Por douglas.nunes

Sentado diante do gerente de banco, um microempresário aguarda ansioso a liberação de seu empréstimo. O funcionário da instituição financeira observa algo na tela do computador e pergunta: “Em qual restaurante o senhor jantou ontem à noite?”. A situação fictícia, bem como a pergunta aparentemente despropositada, ilustra uma estratégia cada vez mais comum para coibir empréstimos fraudulentos, que é o uso de softwares destinados não só a informações cadastrais usuais — como o número da identidade — mas também dados recolhidos nas redes sociais.

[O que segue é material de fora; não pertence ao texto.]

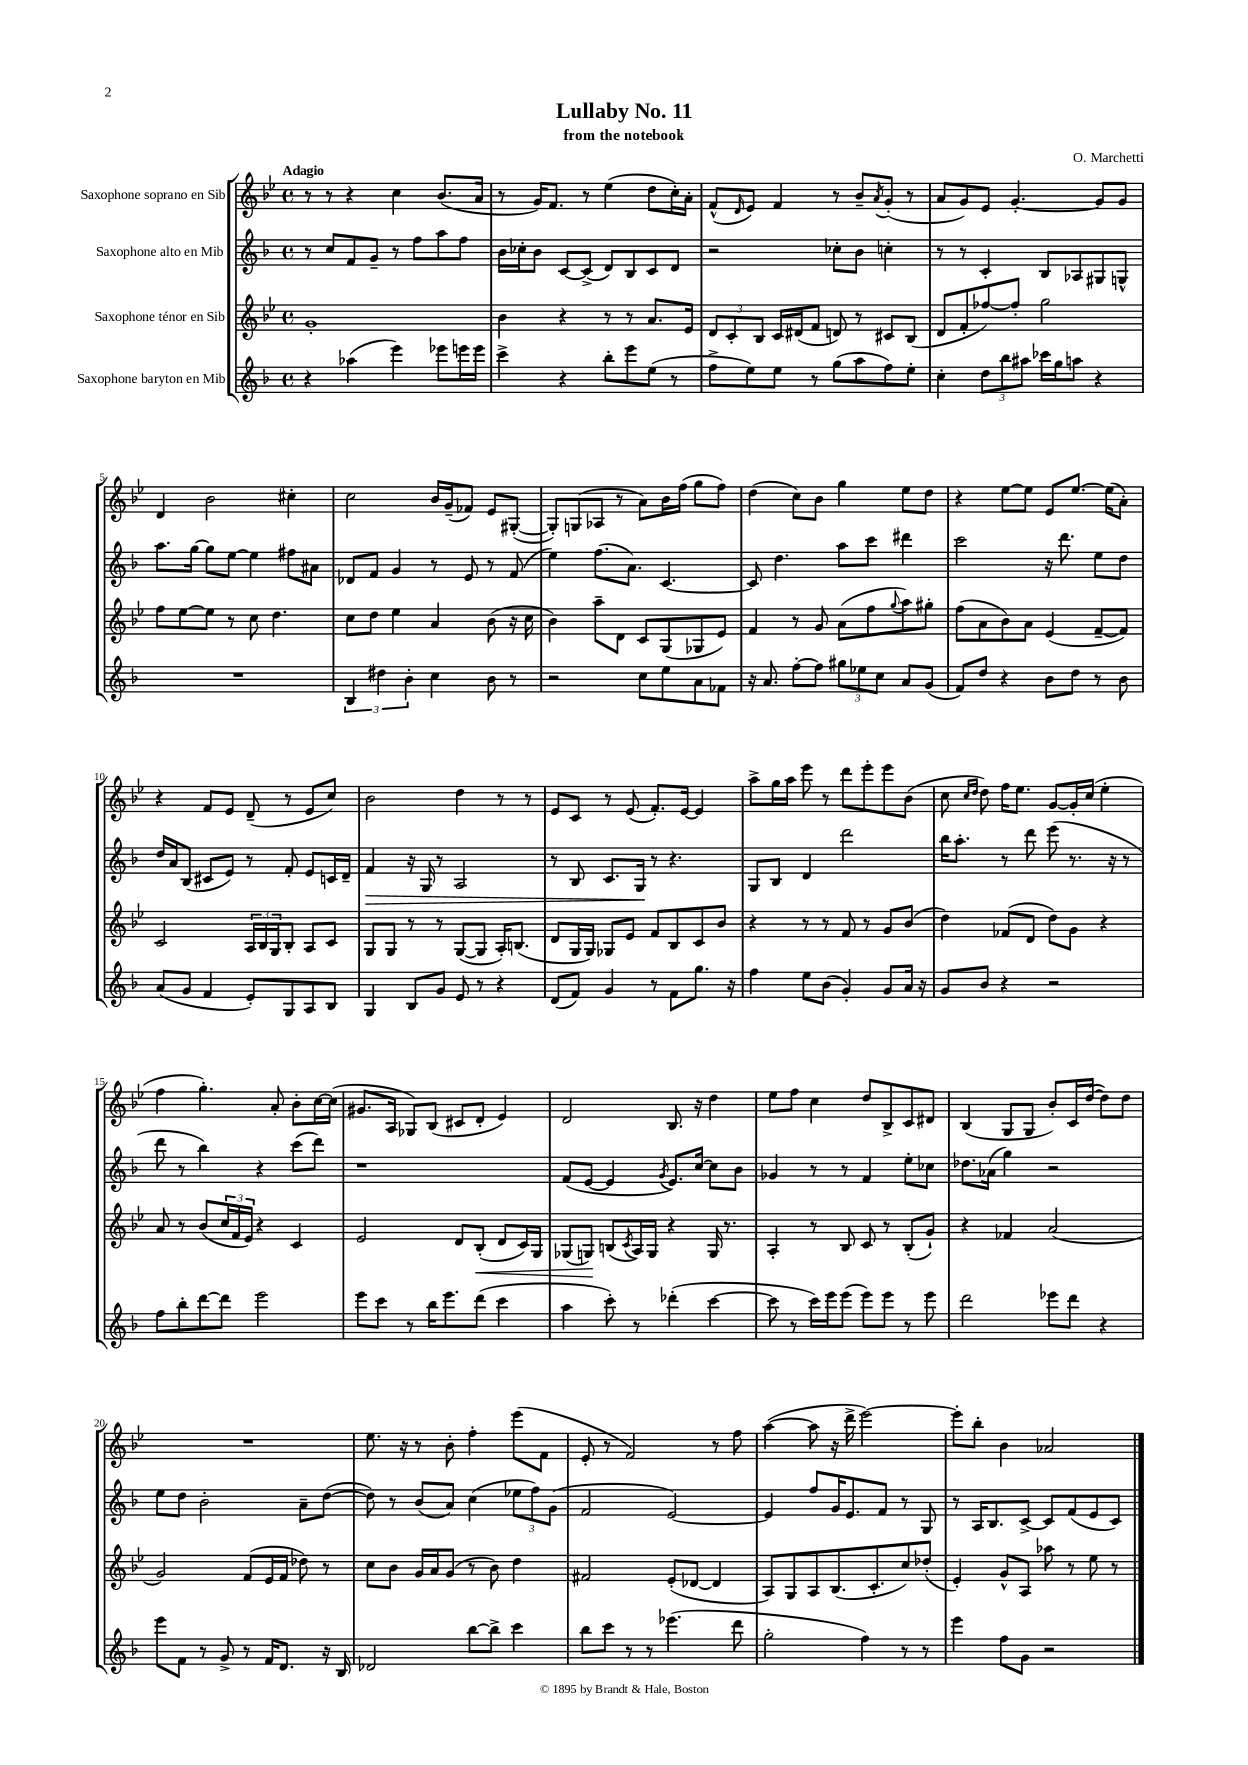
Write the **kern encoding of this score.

**kern	**kern	**kern	**kern
*staff4	*staff3	*staff2	*staff1
*clefG2	*clefG2	*clefG2	*clefG2
*k[b-]	*k[b-e-]	*k[b-]	*k[b-e-]
*M4/4	*M4/4	*M4/4	*M4/4
*met(c)	*met(c)	*met(c)	*met(c)
4r	1g'	8r	8r
.	.	8cc/L	8r
(4aa-\	.	8f/	4r
.	.	8g~/J	.
4eee\)	.	8r	4cc\
.	.	8ff\L	.
8eee-\L	.	8aa\	(8.b-/L
16eee\L	.	8ff\J	.
16eee\JJ	.	.	16a/Jk
=	=	=	=
4ccc^\	4b-\	16b-\LL	8r
.	.	16cc-'\J	.
.	.	8b-\J	16g/LK)
.	.	.	8.f/J
4r	4r	[8c/L	.
.	.	(8c^/]J	8r
8bb-'\L	8r	8d/L)	(4ee-\
8eee\	8r	8B-/	.
(8ee\J	8.a/L	8c/	8dd\L
8r	.	8d/J	16cc'\L)
.	16e-/Jk	.	16a'\JJ
=	=	=	=
8ff^\L	12d/L	2r	(8f^^/L
.	12c'/	.	.
.	.	.	16qqd/
8ee\)	.	.	8e-/J)
.	12B-/J	.	.
8ee\J	16c/LL	.	4f/
.	(16d#/J	.	.
8r	8f/J	.	.
(8gg\L	8d/)	8cc-'\L	8r
8aa\	8r	8b-\J	8b-~/L
.	.	.	8qa/
8ff\)	8c#/L	4cc'\	(8g'/J
8ee'\J	(8B-/J	.	8r
=	=	=	=
4cc'\	8d/L	8r	8a/L
.	8f'/	8r	8g/)
12dd\L	[8ff-/)	4c'/	8e-/J
12bb-\	.	.	.
.	8ff-'/]J	.	[4.g'/
12aa#\J	.	.	.
16ccc-\LL	2gg\	8B-/L	.
16gg\J	.	.	.
8aa\J	.	8A-/	.
4r	.	8G#/	8g/]L
.	.	8G^^/J	8g/J
=	=	=	=
1r	8ff\L	8.aa\L	4d/
.	[8ee-\	.	.
.	.	[16gg\Jk	.
.	8ee-\]J	8gg\]L	2b-\
.	8r	[8ee\J	.
.	8cc\	4ee\]	.
.	4.dd\	.	.
.	.	8ff#\L	4cc#'\
.	.	8a#\J	.
=	=	=	=
6B-/	8cc\L	8d-/L	2cc\
.	8dd\J	8f/J	.
6dd#\	.	.	.
.	4ee-\	4g/	.
6b-'\	.	.	.
4cc\	4a/	8r	16b-/LL
.	.	.	(16g~/J
.	.	8e/	8f-/J)
8b-\	(8b-\	8r	8e-/L
8r	16r	(8f/	([8G#'/J
.	16cc\	.	.
=	=	=	=
2r	4b-\)	4ee\)	8G#'/]L)
.	.	.	(8G/
.	8aa~\L	(8.ff\L	8A-/J
.	8d\J	.	8r
.	.	8.a\J)	.
8cc\L	8c/L	.	8a\L)
8ee\	(8G/	[4.c/	16b-\L
.	.	.	(16ff\JJ
8a\	8G-/	.	8gg\L
8f-\J	8e-/J)	.	8ff\J)
=	=	=	=
16r	4f/	8c/]	(4dd\
8.a/	.	.	.
.	.	4.dd\	.
[8ff'\L	8r	.	8cc\L)
8ff\]J	8g/	.	8b-\J
12gg#\L	(8a\L	8aa\L	4gg\
12ee-\	.	.	.
.	8ff\	8ccc\J	.
12cc\J	.	.	.
.	8qqgg/	.	.
8a/L	8aa\)	4ddd#\	8ee-\L
(8g/J	8gg#'\J	.	8dd\J
=	=	=	=
8f/L)	(8ff\L	2ccc\	4r
8dd/J	8a\	.	.
4r	8b-\)	.	[8ee-\L
.	8a\J	.	8ee-\]J
8b-\L	(4e-/	16r	8e-/L
.	.	8.ddd\	.
8dd\J	.	.	[8.ee-/J
8r	[8f~/L	8ee\L	.
.	.	.	(16ee-\]LK
8b-\	8f/]J)	8dd\J	8a'\J)
=	=	=	=
(8a/L	2c/	16dd/LL	4r
.	.	16a/J	.
8g/J	.	(8B-/J	.
4f/	.	8c#/L	8f/L
.	.	8e/J)	8e-/J
8e'/L)	24A/LL	8r	(8d~/
.	24B-/	.	.
.	24G/J	.	.
8G/	8B-'/J	8f'/	8r
8A/	8A/L	8e/L	8e-/L
8B-/J	8c/J	16c/L	8cc/J)
.	.	16d~/JJ	.
=	=	=	=
4G/	8G/L	4f/	2b-\
.	8G/J	.	.
8B-/L	8r	16r	.
.	.	16G/	.
8g/J	8r	8r	.
8e/	([8G/L	2A/	4dd\
8r	8G/]J	.	.
4r	16A'/LK)	.	8r
.	(8.B/J	.	.
.	.	.	8r
=	=	=	=
(8d/L	8d/L	8r	8e-/L
8f/J)	16G/L	8B-/	8c/J
.	16G/JJ)	.	.
4g/	8G-/L	8.c/L	8r
.	8e-/J	.	(8e-/
.	.	16G/Jk	.
8r	8f/L	8r	8.f'/L)
8f\L	8B-/	4.r	.
.	.	.	[16e-/Jk
8.gg\J	8c/	.	4e-/]
.	8b-/J	.	.
16r	.	.	.
=	=	=	=
4ff\	4r	8G/L	8aa^\L
.	.	8B-/J	16gg\L
.	.	.	16aa\JJ
8ee\L	8r	4d/	8eee-\
(8b-\J	8r	.	8r
4g'/)	8f/	2ddd\	8ddd\L
.	8r	.	8eee-'\
8g/L	8g/L	.	8eee-\
16a/Jk	(8b-/J	.	(8b-\J
16r	.	.	.
=	=	=	=
8g/L	4dd\)	16bb-\LK	8cc\
.	.	8.aa'\J	.
.	.	.	16qqcc/LL
.	.	.	16qqdd/JJ
8b-/J	.	.	8dd\)
4r	(8f-/L	8r	16ff\LK
.	.	.	8.ee-\J
.	8d/J	8ddd\	.
2r	8dd\L)	(8eee\	[8g/L
.	8g\J	8.r	16g'/]L
.	.	.	(16cc/JJ
.	4r	.	4ee-'\
.	.	16r	.
.	.	8r	.
=	=	=	=
8ff\L	8a/	8ddd\	4ff\
8bb-'\	8r	8r	.
[8ddd\	(8b-/L	4bb-\)	4.gg'\)
8ddd\]J	24cc/L	.	.
.	24f/	.	.
.	24e-/JJ)	.	.
2eee\	4r	4r	.
.	.	.	8a'/
.	4c/	(8ccc\L	8b-'\L
.	.	8ddd\J)	[16cc\L
.	.	.	(16cc\]JJ
=	=	=	=
8eee\L	2e-/	1r	8.g#/L
8ccc\J	.	.	.
.	.	.	16A/Jk
8r	.	.	8G-/L)
16bb-\LK	.	.	(8B-/J
8.eee\	.	.	.
.	8d/L	.	8c#/L
(8ddd\J	(8B-'/J	.	8d'/J
4ccc\	8d/L	.	4e-/)
.	16c/L)	.	.
.	16G/JJ	.	.
=	=	=	=
4aa\	(8G-/L	(8f/L	2d/
.	8G/J)	[8e/J	.
8ccc'\)	(8B/L	4e/]	.
.	8qc/	.	.
8r	16A/L)	.	.
.	16G/JJ	.	.
.	.	8qg/	.
(4ddd-'\	4r	8.e/L)	8.B-/
.	.	[16cc/Jk	16r
[4ccc\	16G/	8cc\]L	4dd\
.	8.r	.	.
.	.	8b-\J	.
=	=	=	=
8ccc\]	4A'/	4g-/	8ee-\L
8r	.	.	8ff\J
16ccc\LL)	8r	8r	4cc\
16eee\J	.	.	.
(8eee\J	8B-/	8r	.
8eee\L)	8c/	4f/	8dd/L
8eee\J	8r	.	8B-^/
8r	(8B-'/L	8ee'\L	8c/
8eee\	8g`/J)	8cc-\J	8d#/J
=	=	=	=
2ddd\	4r	8.dd-\L	(4B-/
.	.	(16a-\Jk	.
.	4f-/	4gg\)	8G/L
.	.	.	8G/J
8eee-\L	(2a/	2r	8b-'/L)
8ddd\J	.	.	16c/L
.	.	.	([16dd/JJ
4r	.	.	8dd\]L)
.	.	.	8dd\J
=	=	=	=
8eee\L	2g/)	8ee\L	1r
8f\J	.	8dd\J	.
8r	.	2b-'\	.
8g^/	.	.	.
8r	(8f/L	.	.
16f/LK	16e-/L	.	.
8.d/J	16f/JJ	.	.
.	8dd-\)	8a~\L	.
16r	8r	([8dd\J	.
16B-/	.	.	.
=	=	=	=
2d-/	8cc\L	8dd\])	8.ee-\
.	8b-\J	8r	.
.	.	.	16r
.	16g/LL	(8b-/L	8r
.	16a/J	.	.
.	(8g/J	8a/J)	8b-'\
[8bb-\L	8r	(4cc\	4ff'\
8bb-^\]J	8b-\)	.	.
4ccc\	4dd\	12ee-\L	(8eee-\L
.	.	12ff\)	.
.	.	.	8f\J
.	.	(12g\J	.
=	=	=	=
8bb-\L	2f#/	2f/	8e-'/
8ccc\J	.	.	8r
8r	.	.	2f/)
8r	.	.	.
(4.eee-\	(8e-'/L	[2e/)	.
.	[8d-/J	.	.
.	4d-/]	.	8r
8ddd\	.	.	8ff\
=	=	=	=
2gg'\	8A/L)	4e/]	([4aa\
.	8G/	.	.
.	8A/	8ff/L	8aa\]
.	(8.B-/	16g/K	16r
.	.	8.e/	16ddd^\
4ff\)	.	.	[2eee-\)
.	8.c'/	.	.
.	.	8f/J	.
8r	8cc/)	8r	.
8r	(8dd-'/J	8G/	.
=	=	=	=
4eee\	4e-'/)	8r	8eee-'\]L
.	.	16A/LK	8bb-'\J
.	.	8.B-/	.
8ff\L	8g^^/L	.	4b-\
8g\J	8A/J	[8c^/J	.
2r	8aa-\	8c/]L	2a-/
.	8r	(8f/	.
.	8ee-\	8e/	.
.	8r	8c/J)	.
==	==	==	==
*-	*-	*-	*-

O uso de aplicativo em dispositivos móveis auxilia na busca por informações confiáveis sobre o clienteBanco de imagens

“Há, no mínimo, dois tipos de validação absolutamente necessárias hoje. Primeiro, é preciso checar se o documento fornecido é verdadeiro e válido”, explica Orli Machado, presidente da C&M Software, empresa focada nos segmentos de crédito, cobrança e meios de pagamento. “Depois, é essencial verificar se os dados do documento são realmente da pessoa que o apresentou”.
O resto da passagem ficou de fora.